To complement ArmedandSafe's post on the subject:
Alex T. Riley of Ceasefire PA has made the claim the the modern firearm rights movement started as a reaction to the race riots of the late Sixties and that those that support said rights do so in fear of blacks and hispanics. To counter this, I present the words of journalist Robert Sherrill, no friend of gun owners, from his book "Saturday Night Specials":
The Gun Control Act of 1968 was passed not to control guns but to control blacks, and inasmuch as a majority of Congress did not want to do the former but were ashamed to show that their goal was the latter, the result was they did neither. Indeed, this law, the first gun-control law passed by Congress in thirty years, was one of the grand jokes of our time. First of all, bear in mind that it was not passed in one piece but was a combination of two laws. The original 1968 Act was passed to control handguns after the Rev. Martin Luther King, Jr., had been assassinated with a rifle Then it was repealed and re-passed to include the control of rifles and shotguns after the assassination of Robert F. Kennedy with a handgun....

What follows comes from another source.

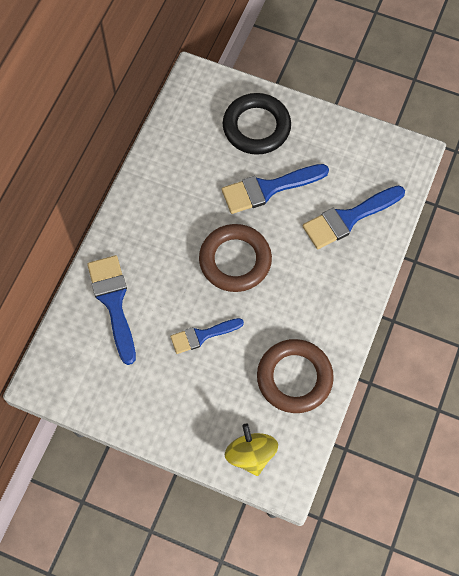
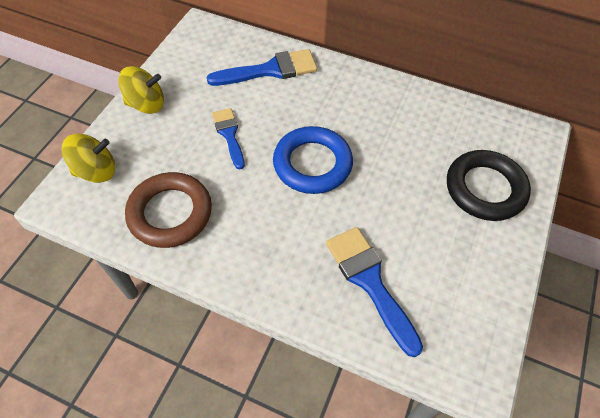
camera: 90 degrees right, 10 degrees down
(162, 422) = (146, 104): none -> yellow spinning top
(235, 260) = (312, 164): brown ring -> blue ring
(268, 189) = (403, 198): blue brush -> none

Hmm. It would seem that the modern movement started as a reaction to a knee-jerk reaction. Did people purchase more firearms during the riots? I wouldn't doubt it. That is a well established trend following discord. That, however, does not a political movement make. Why would a movement to keep firearms need to be started unless legislatures were trying to take them away?
But I digress.
In 1988, the Chicago Housing Authority and CPD started the program known as "Operation Clean Sweep". This involved warrantless searches of homes,
mandatory sign in/out rosters, and visitor exclusion rules that included
family members and children. This resulted in the case Rose Summeries, et al. v. Chicago Housing Authority, et al. The CPD and CHA chose to limit their activities instead of going through the courts. Firearms, however, are still banned from CHA buildings.
Virginia courts have upheld a similar ban in the Richmond Housing Authority (Richmond Tenants Org. v. Richmond Dev. & Hous. Auth.) while Federal legislation (HR 3838) was proposed, along with the states Washington and Oregon, in 1994. Maine attempted to ban firearms in public housing in 1995 but this was struck down.
So not only are "gun control's" very origins rooted in racism and efforts to control what are deemed by them to be undesirable elements of the population, their efforts in the latter half of the 20th Century continue this oh-so-fine tradition. This is re-enforced by Obama touting his wife's words:
And by the way, Michelle, my wife, she was traveling up, I think, in eastern Iowa, she was driving through this nice, beautiful area, going through all this farmland and hills and rivers and she said 'Boy, it's really pretty up here,' but she said, 'But you know, I can see why if I was living out here, I'd want a gun. Because, you know, 911 is going to take some time before somebody responds. You know what I mean? You know, it's like five miles between every house.'
And then adding:
"So the point is, though, we should be able to do that, and we should be able to enforce laws that keep guns off the streets in inner cities because some unscrupulous gun dealer is, you know, letting somebody load up a van with a bunch of cheap handguns or sawed-off shotguns and dumping them and selling them for a profit in the streets."
In other words, it's alright for the rural folk but you can't trust those 'people' on the streets.
Now what demographics would fall under those brushes again?